Materials and methods: L-Arginine (n = 10) or saline (n = 8) was administered intraperitoneally to seven-day-old rats before hypoxia-ischemia. In addition, 18 seven-day-old rats were given l-Arginine (n = 10) or saline (n = 8) after hypoxic-ischemic insult. Neuronal apoptosis was investigated by terminal dUDP-biotin nick end-labeling (TUNEL) following three days of recovery. The ratios of right side numerical density to the sum of right and left sides’ numerical densities (right apoptosis index) were calculated for every brain region in rats receiving l-arginine and they were compared with the vehicle groups.
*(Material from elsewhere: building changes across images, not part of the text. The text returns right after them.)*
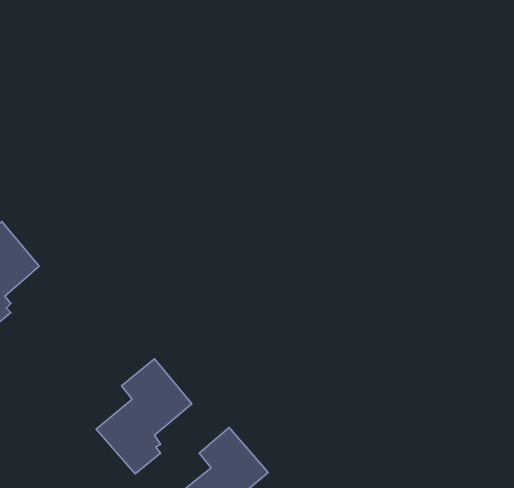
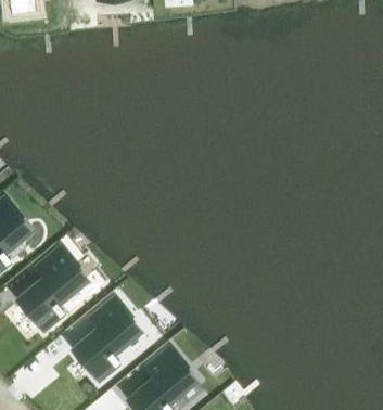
building: none -> [17,246,87,331]

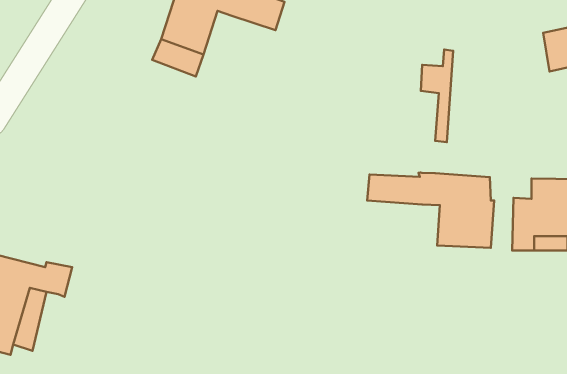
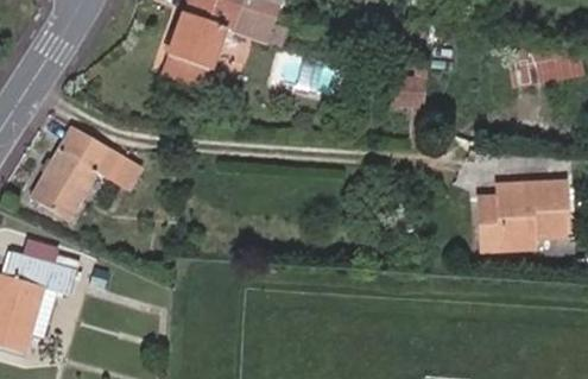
building: none -> [34,133,128,222]
building: [367,172,494,248] -> none

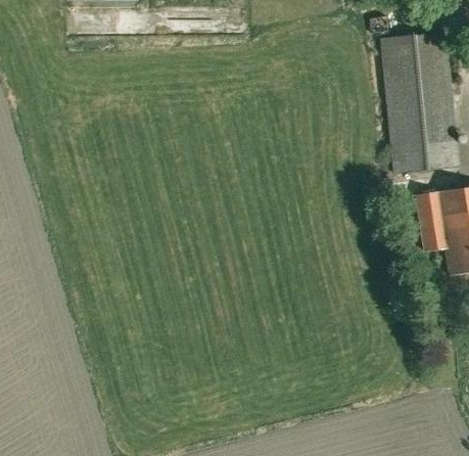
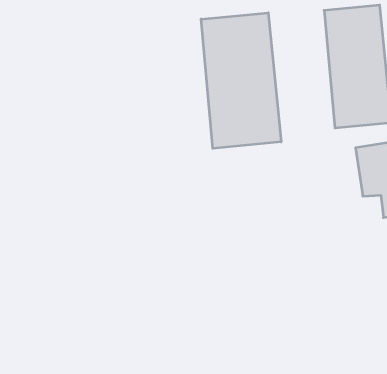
building: none -> [201,13,281,148]

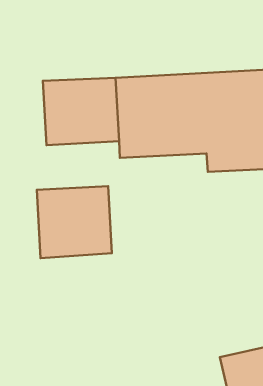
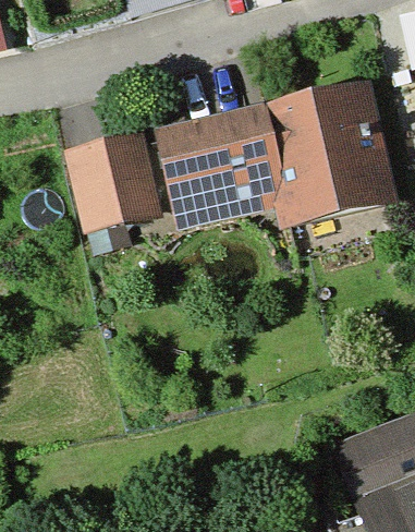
building: [37,186,112,258] -> none

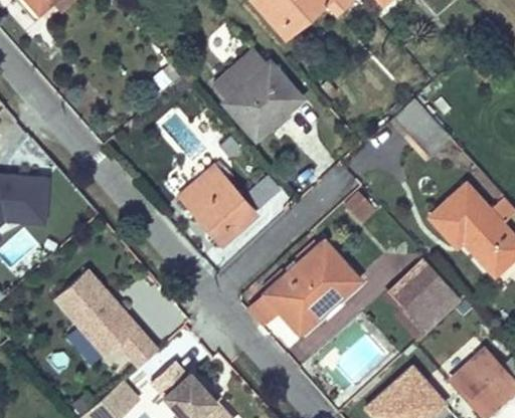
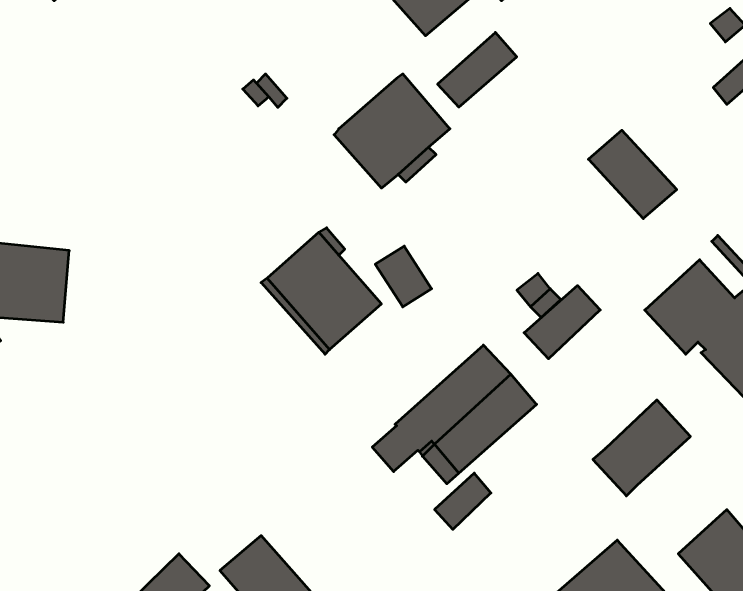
building: [214,47,267,96] -> [438,32,517,107]
building: [388,259,439,307] -> [524,286,600,359]
building: [53,274,158,372] -> none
Results: Right side apoptosis indexes of the hippocampus (mean ± SD; 35.0 ± 16.1) and striatum (41.9 ± 16.0) were significantly decreased in the l-Arginine post-treatment groups when compared to vehicles (61.0 ± 17.0 and 62.4 ± 27.0 respectively) (p < 0.05). There was no significant difference in the right apoptosis indexes of the cortex between l-Arginine post-treated group and the vehicle group. There were also no significant differences between the right side apoptosis indexes of the l-Arginine pretreatment groups and those of the vehicle group in any of the three regions (p > 0.05).
Conclusions: It is concluded that neuronal apoptosis due to hypoxic–ischemic injury may likely to be reduced by post-treatment of l-Arginine in the neonatal rat model and l-Arginine provides a new possibility for neuroprotective strategies based on NO production.
Disclosure statement
No potential conflict of interest was reported by the authors.